# [Source extract]
——————

Lancelot Andrewes, born in London in 1555, became one of the leading Anglican divines, as well as a fine scholar and a Biblical translator.  He mastered fifteen languages.  Our saint, educated at Pembroke Hall, Cambridge (matriculated, 1571; B. A.; Fellow, 1576; M.A., 1578; Master, 1589f) joined the ranks of Anglican clergy.  He became a deacon in 1579 then a priest in 1580.  After serving as the chaplain to Henry Hastings, the Third Earl of Huntingdon, Andrewes became the Vicar of St. Giles, Cripplegate, London, in 1588.  The following year, our saint added other portfolios to that one:

  1. Chaplain to John Whitgift, Archbishop of Canterbury;
  2. Prebendary of St. Pancras, Cathedral of St. Paul, London;
  3. Prebendary of Southwell; and
  4. Master of Pembroke Hall, Cambridge.

——————

Element and region listings:
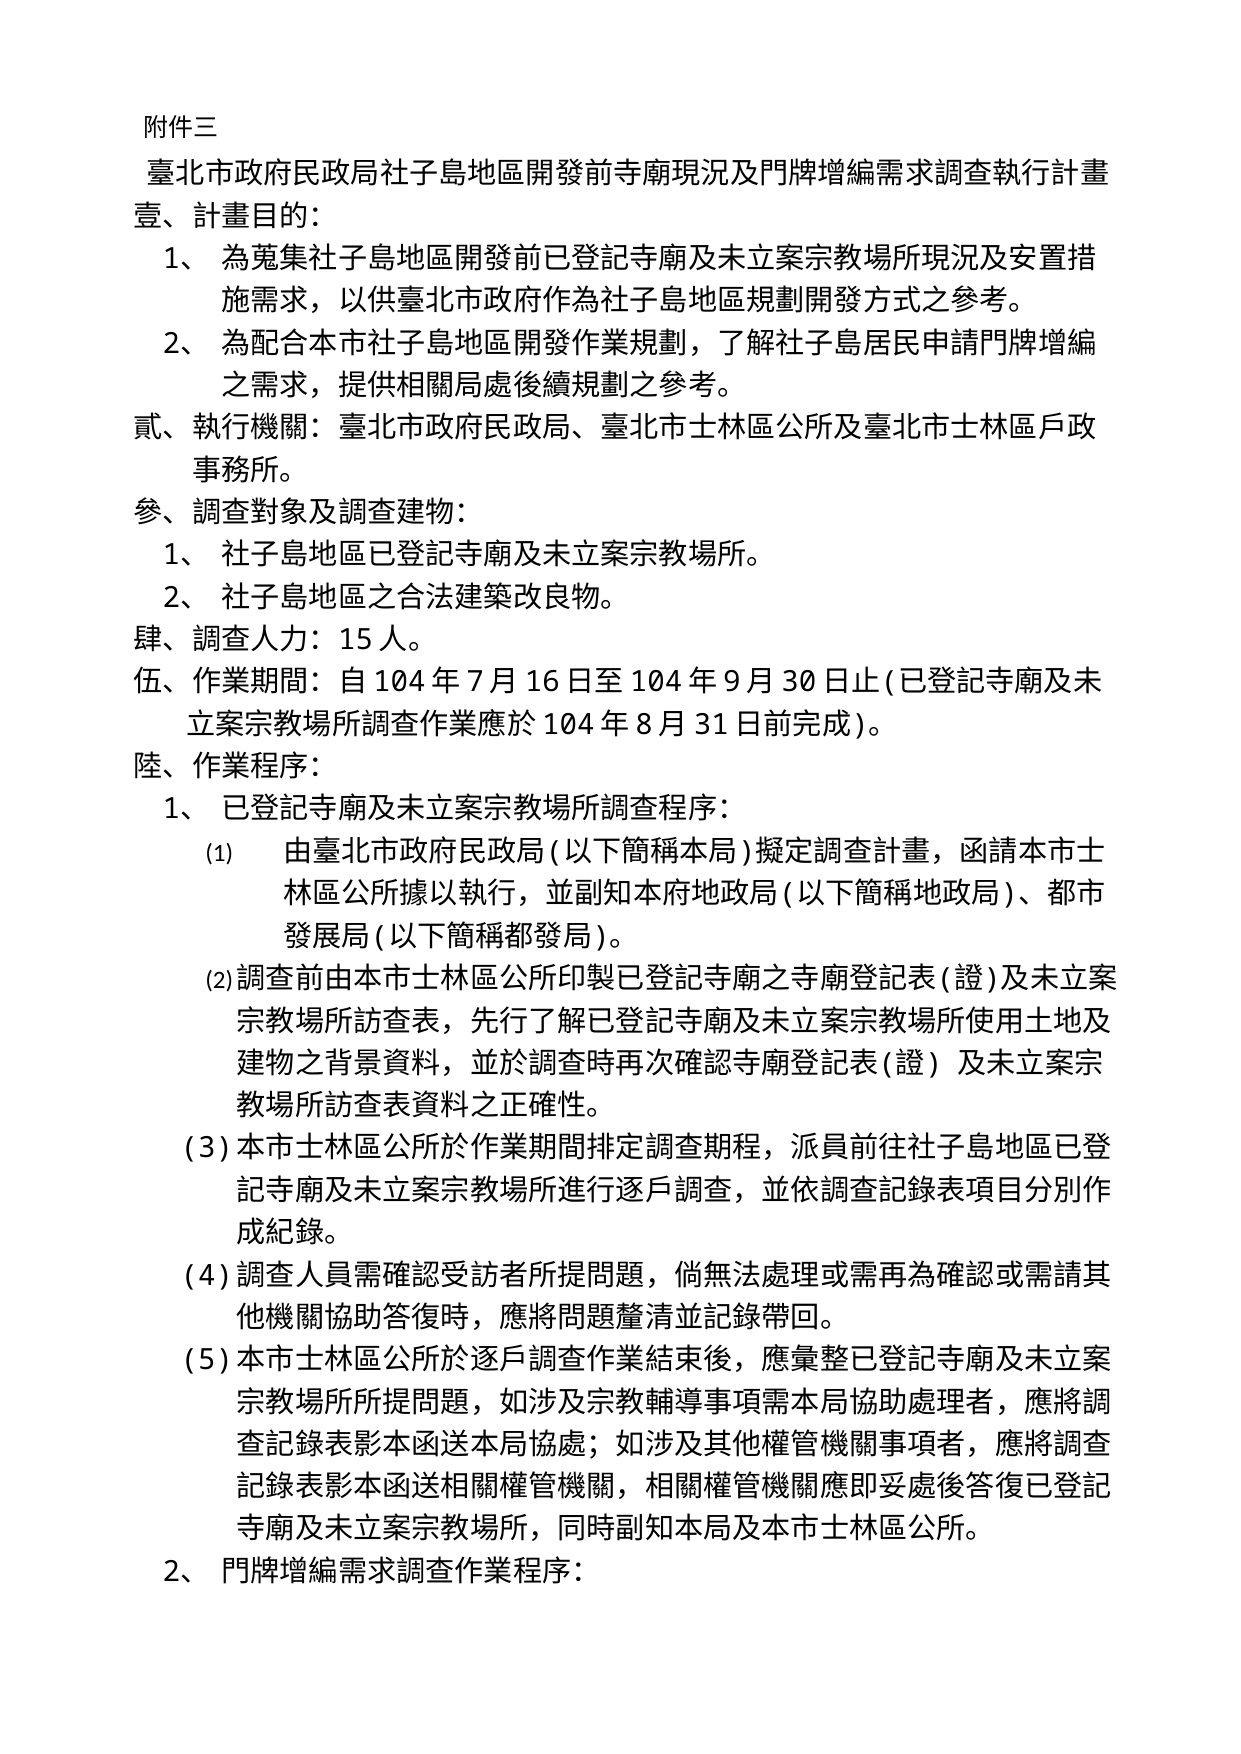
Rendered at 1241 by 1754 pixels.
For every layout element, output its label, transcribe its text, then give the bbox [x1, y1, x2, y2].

text 附件三 [143, 108, 265, 144]
list 為蒐集社子島地區開發前已登記寺廟及未立案宗教場所現況及安置措施需求，以供臺北市政府作為社子島地區規劃開發方式之參考。 [162, 234, 1122, 319]
list 由臺北市政府民政局(以下簡稱本局)擬定調查計畫，函請本市士林區公所據以執行，並副知本府地政局(以下簡稱地政局)、都市發展局(以下簡稱都發局)。 [233, 827, 1122, 955]
list 為配合本市社子島地區開發作業規劃，了解社子島居民申請門牌增編之需求，提供相關局處後續規劃之參考。 [162, 319, 1122, 404]
list 調查前由本市士林區公所印製已登記寺廟之寺廟登記表(證)及未立案宗教場所訪查表，先行了解已登記寺廟及未立案宗教場所使用土地及建物之背景資料，並於調查時再次確認寺廟登記表(證) 及未立案宗教場所訪查表資料之正確性。 [233, 955, 1122, 1124]
list 調查對象及調查建物： [133, 488, 1122, 531]
list 計畫目的： [133, 192, 1122, 234]
list 作業期間：自104年7月16日至104年9月30日止(已登記寺廟及未立案宗教場所調查作業應於104年8月31日前完成)。 [133, 658, 1122, 743]
list 本市士林區公所於作業期間排定調查期程，派員前往社子島地區已登記寺廟及未立案宗教場所進行逐戶調查，並依調查記錄表項目分別作成紀錄。 [233, 1124, 1122, 1251]
list 調查人員需確認受訪者所提問題，倘無法處理或需再為確認或需請其他機關協助答復時，應將問題釐清並記錄帶回。 [233, 1251, 1122, 1336]
list 執行機關：臺北市政府民政局、臺北市士林區公所及臺北市士林區戶政事務所。 [133, 404, 1122, 488]
list 已登記寺廟及未立案宗教場所調查程序： [162, 785, 1122, 827]
list 作業程序： [133, 743, 1122, 785]
list 社子島地區已登記寺廟及未立案宗教場所。 [162, 531, 1122, 573]
list 調查人力：15人。 [133, 616, 1122, 658]
text 臺北市政府民政局社子島地區開發前寺廟現況及門牌增編需求調查執行計畫 [133, 99, 1122, 192]
list 本市士林區公所於逐戶調查作業結束後，應彙整已登記寺廟及未立案宗教場所所提問題，如涉及宗教輔導事項需本局協助處理者，應將調查記錄表影本函送本局協處；如涉及其他權管機關事項者，應將調查記錄表影本函送相關權管機關，相關權管機關應即妥處後答復已登記寺廟及未立案宗教場所，同時副知本局及本市士林區公所。 [233, 1336, 1122, 1547]
list 門牌增編需求調查作業程序： [162, 1547, 1122, 1590]
list 社子島地區之合法建築改良物。 [162, 573, 1122, 616]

——————

# [Requirements]
1. List the posts the passage about Lancelot Andrewes says he added the year after becoming Vicar of St. Giles, Cripplegate.
2. Carry on the passage about Lancelot Andrewes from its last line.

# [Answers to the problems]
1.
1. Chaplain to John Whitgift, Archbishop of Canterbury
2. Prebendary of St. Pancras, Cathedral of St. Paul, London
3. Prebendary of Southwell
4. Master of Pembroke Hall, Cambridge

2.
Andrewes, a chaplain to Queen Elizabeth I in 1570, turned down two offers of bishoprics (Ely and Salisbury) from her in 1598.  Yet our saint eventually accepted promotion.  He was:

  1. the Dean of Winchester (1601-1605),
  2. the Bishop of Chichester (1605-1609),
  3. the Lord Almoner (1605-1619),
  4. the Bishop of Ely (1609-1619),
  5. the Dean of the Chapel Royal (1618-1626), and
  6. the Bishop of Winchester (1619-1626).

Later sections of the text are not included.